Sony India Private Limited
- Type: Subsidiary
- Industry: Entertainment Television
- Founded: 17 November 1994; 31 years ago
- Headquarters: New Delhi, India
- Key people: Masaru Tamagawa, Gaurav Banerjee (CEO)
- Parent: Sony Corporation
- Website: sony.co.in

= Sony India =

Indian subsidiary of Japan's Sony corporation

Sony India Pvt. Ltd., is the Indian subsidiary of Japan's Sony Corporation, based in New Delhi.

Sony's principal Indian businesses include marketing, sales and after-sales service of electronic products & software exports.

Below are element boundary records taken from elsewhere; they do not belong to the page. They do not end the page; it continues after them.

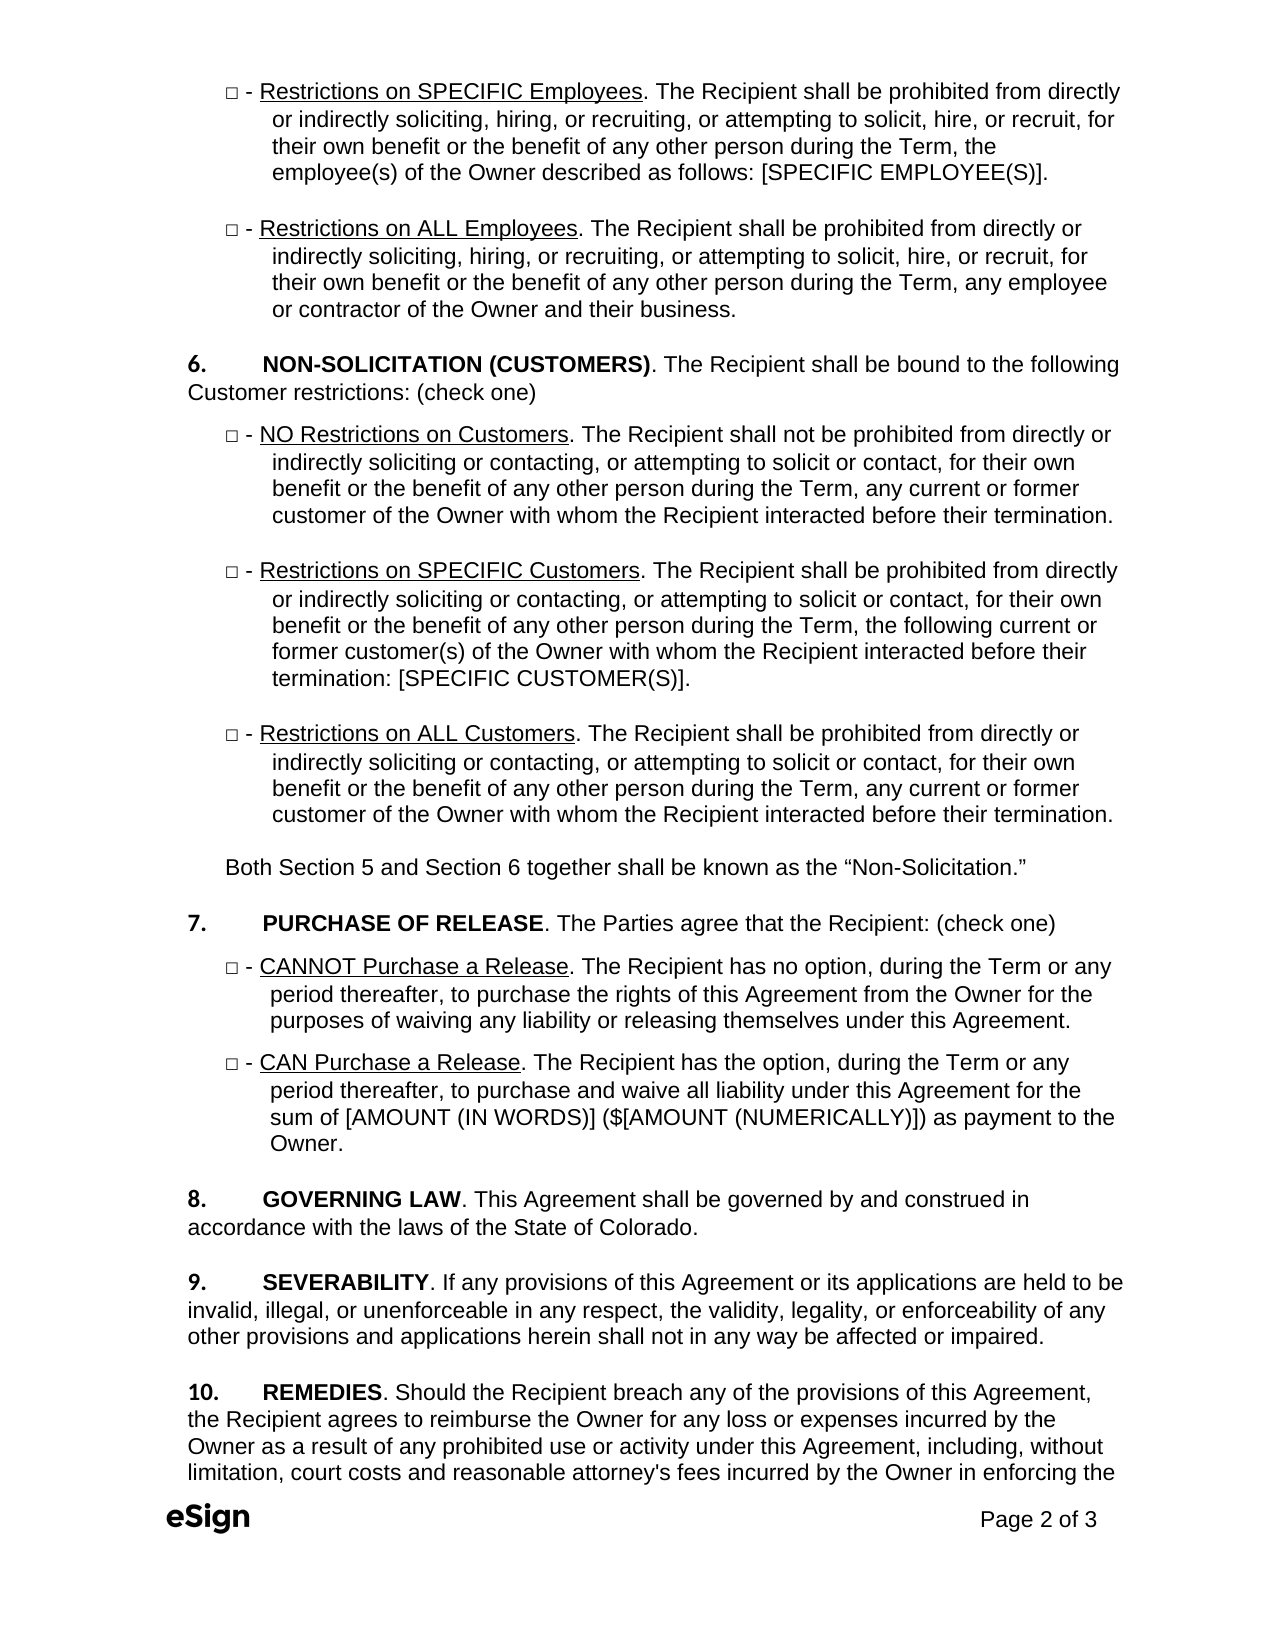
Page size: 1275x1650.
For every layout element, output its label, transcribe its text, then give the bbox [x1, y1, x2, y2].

list GOVERNING LAW. This Agreement shall be governed by and construed in accordance with the laws of the State of Colorado. [187, 1183, 1125, 1240]
text ☐ - CAN Purchase a Release. The Recipient has the option, during the Term or any [225, 1046, 1125, 1077]
text Both Section 5 and Section 6 together shall be known as the “Non-Solicitation.” [225, 854, 1125, 880]
text period thereafter, to purchase and waive all liability under this Agreement for the sum of [AMOUNT (IN WORDS)] ($[AMOUNT (NUMERICALLY)]) as payment to the Owner. [270, 1077, 1125, 1157]
text ☐ - Restrictions on ALL Customers. The Recipient shall be prohibited from directly or indirectly soliciting or contacting, or attempting to solicit or contact, for their own benefit or the benefit of any other person during the Term, any current or former customer of the Owner with whom the Recipient interacted before their termination. [225, 717, 1125, 828]
list NON-SOLICITATION (CUSTOMERS). The Recipient shall be bound to the following Customer restrictions: (check one) [187, 348, 1125, 405]
text ☐ - NO Restrictions on Customers. The Recipient shall not be prohibited from directly or indirectly soliciting or contacting, or attempting to solicit or contact, for their own benefit or the benefit of any other person during the Term, any current or former customer of the Owner with whom the Recipient interacted before their termination. [225, 418, 1125, 528]
list PURCHASE OF RELEASE. The Parties agree that the Recipient: (check one) [187, 907, 1125, 937]
text ☐ - Restrictions on SPECIFIC Customers. The Recipient shall be prohibited from directly or indirectly soliciting or contacting, or attempting to solicit or contact, for their own benefit or the benefit of any other person during the Term, the following current or former customer(s) of the Owner with whom the Recipient interacted before their termination: [SPECIFIC CUSTOMER(S)]. [225, 554, 1125, 691]
text ☐ - Restrictions on ALL Employees. The Recipient shall be prohibited from directly or indirectly soliciting, hiring, or recruiting, or attempting to solicit, hire, or recruit, for their own benefit or the benefit of any other person during the Term, any employee or contractor of the Owner and their business. [225, 212, 1125, 322]
text ☐ - CANNOT Purchase a Release. The Recipient has no option, during the Term or any [225, 950, 1125, 981]
text ☐ - Restrictions on SPECIFIC Employees. The Recipient shall be prohibited from directly or indirectly soliciting, hiring, or recruiting, or attempting to solicit, hire, or recruit, for their own benefit or the benefit of any other person during the Term, the employee(s) of the Owner described as follows: [SPECIFIC EMPLOYEE(S)]. [225, 75, 1125, 185]
text period thereafter, to purchase the rights of this Agreement from the Owner for the purposes of waiving any liability or releasing themselves under this Agreement. [270, 981, 1125, 1034]
list SEVERABILITY. If any provisions of this Agreement or its applications are held to be invalid, illegal, or unenforceable in any respect, the validity, legality, or enforceability of any other provisions and applications herein shall not in any way be affected or impaired. [187, 1266, 1125, 1349]
list REMEDIES. Should the Recipient breach any of the provisions of this Agreement, the Recipient agrees to reimburse the Owner for any loss or expenses incurred by the Owner as a result of any prohibited use or activity under this Agreement, including, without limitation, court costs and reasonable attorney's fees incurred by the Owner in enforcing the [187, 1376, 1125, 1485]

In India, Sony has its footprint across all major cities and towns in the country through a distribution network of over 20,000 dealers and distributors, 300 exclusive Sony outlets and 25 direct branch locations. Moreover, Sony's 19 sales branches cover a total of 450 cities. It has also developed a network of 270 Sony Center and established 30 warehouses across the country to manage its supply chain effectively.

In January 2024, Sony India terminated its proposed merger with Zee Entertainment Enterprises, citing unmet financial conditions. In August 2024, both companies agreed to settle their legal disputes, withdrawing all claims against each other with no continuing obligations.

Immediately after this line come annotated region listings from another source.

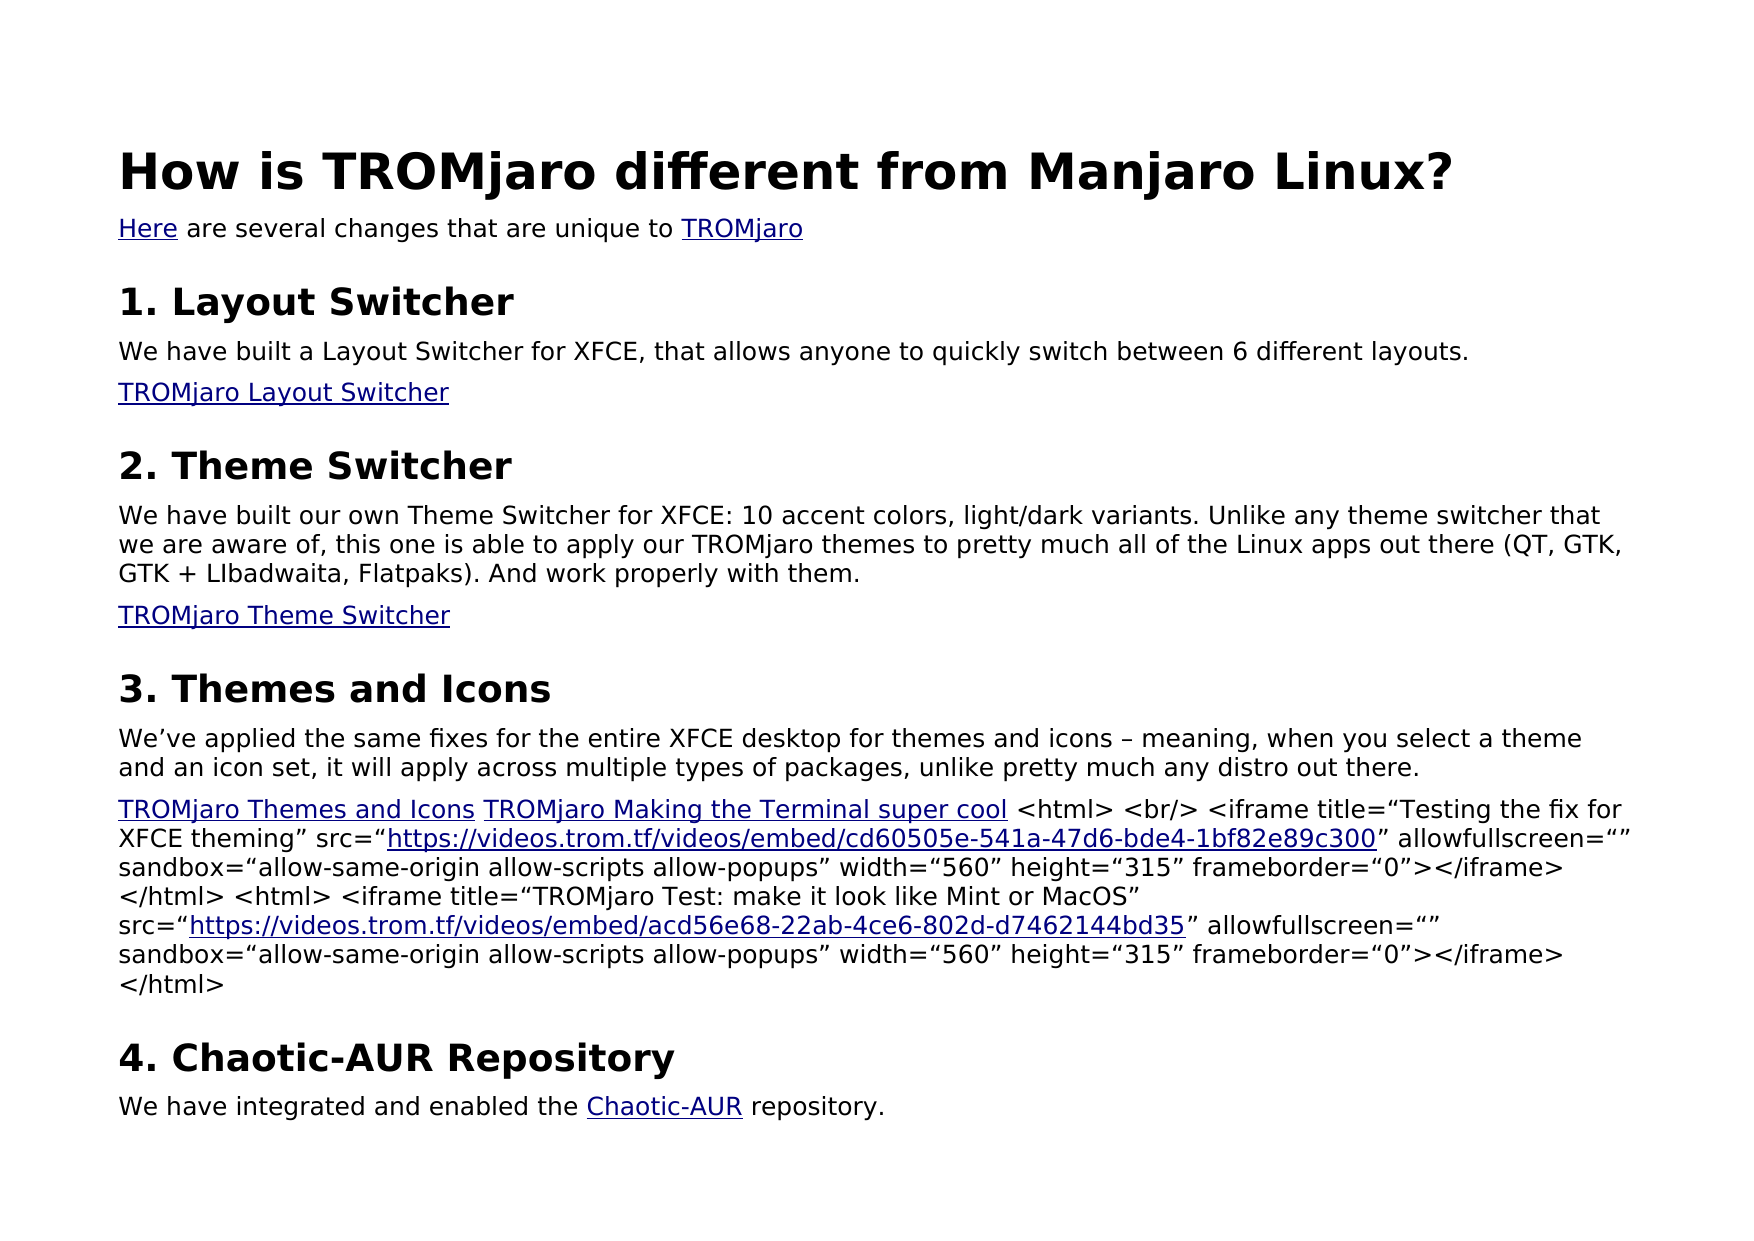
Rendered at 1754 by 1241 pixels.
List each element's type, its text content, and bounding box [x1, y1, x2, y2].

subtitle 3. Themes and Icons [118, 668, 1636, 711]
subtitle 1. Layout Switcher [118, 281, 1636, 324]
text We have integrated and enabled the Chaotic-AUR repository. [118, 1093, 1636, 1122]
subtitle How is TROMjaro different from Manjaro Linux? [118, 143, 1636, 201]
subtitle 2. Theme Switcher [118, 445, 1636, 489]
text TROMjaro Layout Switcher [118, 378, 1636, 407]
text We have built a Layout Switcher for XFCE, that allows anyone to quickly switch between 6 different layouts. [118, 337, 1636, 366]
subtitle 4. Chaotic-AUR Repository [118, 1036, 1636, 1080]
text Here are several changes that are unique to TROMjaro [118, 214, 1636, 243]
text We have built our own Theme Switcher for XFCE: 10 accent colors, light/dark variants. Unlike any theme switcher that we are aware of, this one is able to apply our TROMjaro themes to pretty much all of the Linux apps out there (QT, GTK, GTK + LIbadwaita, Flatpaks). And work properly with them. [118, 501, 1636, 589]
text TROMjaro Themes and Icons TROMjaro Making the Terminal super cool <html> <br/> <iframe title=“Testing the fix for XFCE theming” src=“https://videos.trom.tf/videos/embed/cd60505e-541a-47d6-bde4-1bf82e89c300” allowfullscreen=“” sandbox=“allow-same-origin allow-scripts allow-popups” width=“560” height=“315” frameborder=“0”></iframe> </html> <html> <iframe title=“TROMjaro Test: make it look like Mint or MacOS” src=“https://videos.trom.tf/videos/embed/acd56e68-22ab-4ce6-802d-d7462144bd35” allowfullscreen=“” sandbox=“allow-same-origin allow-scripts allow-popups” width=“560” height=“315” frameborder=“0”></iframe> </html> [118, 795, 1636, 999]
text TROMjaro Theme Switcher [118, 601, 1636, 630]
text We’ve applied the same fixes for the entire XFCE desktop for themes and icons – meaning, when you select a theme and an icon set, it will apply across multiple types of packages, unlike pretty much any distro out there. [118, 724, 1636, 782]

==Sony India Software Centre==

Sony currently has global software development facilities in the United States, Europe, Japan, China and India. Among these, Sony India Software Centre (SISC), located in Bengaluru—India’s Silicon Valley—has expanded in recent years. Established in 1997, SISC serves as a development base for software used in a range of products manufactured by Sony Group companies around the world and as the Group’s global offshore IT centre. With the role of software taking on ever-greater importance in this digitized age, SISC is rapidly augmenting its team of engineers. In fiscal year 2010, ended 31 March 2011, SISC had approximately 1,000 engineers on staff. Their work contributed to efforts of the entire Sony Group to advance state-of-the-art 3D technologies, as well as to the development of new products, including Sony Internet TV, Sony Tablet and Android-based mobile phones and other devices. As the Group’s strategic offshore IT center, it worked together with Sony Group companies with the aim of reinforcing the Group’s operating foundation.

In early 2012, Sony Corp restructured its India business by creating two separate units, one for undertaking sales and marketing operations, headquartered at New Delhi and the other for focusing on software and product development based in Bengaluru. As a result, Sony India Software Centre Pvt. Ltd. was de-merged from Sony India Pvt. Ltd. as a separate entity aiming at more effective operations.

== Broadcasting and sports ==
In November 2024, Sony India secured exclusive broadcasting rights for all Asian Cricket Council (ACC) tournaments until 2031, valued at approximately $170 million.

In April 2024, Formula E and Sony India entered into a three-year exclusive media partnership. Sony Sports Network and SonyLIV stream all Formula E races live in India.

== Market presence ==
For the 2024 Onam season, Sony India targeted ₹150 crore in sales in Kerala, an increase from ₹100 crore in 2023. The focus was on promoting premium products through the "Cinema is Coming Home" campaign.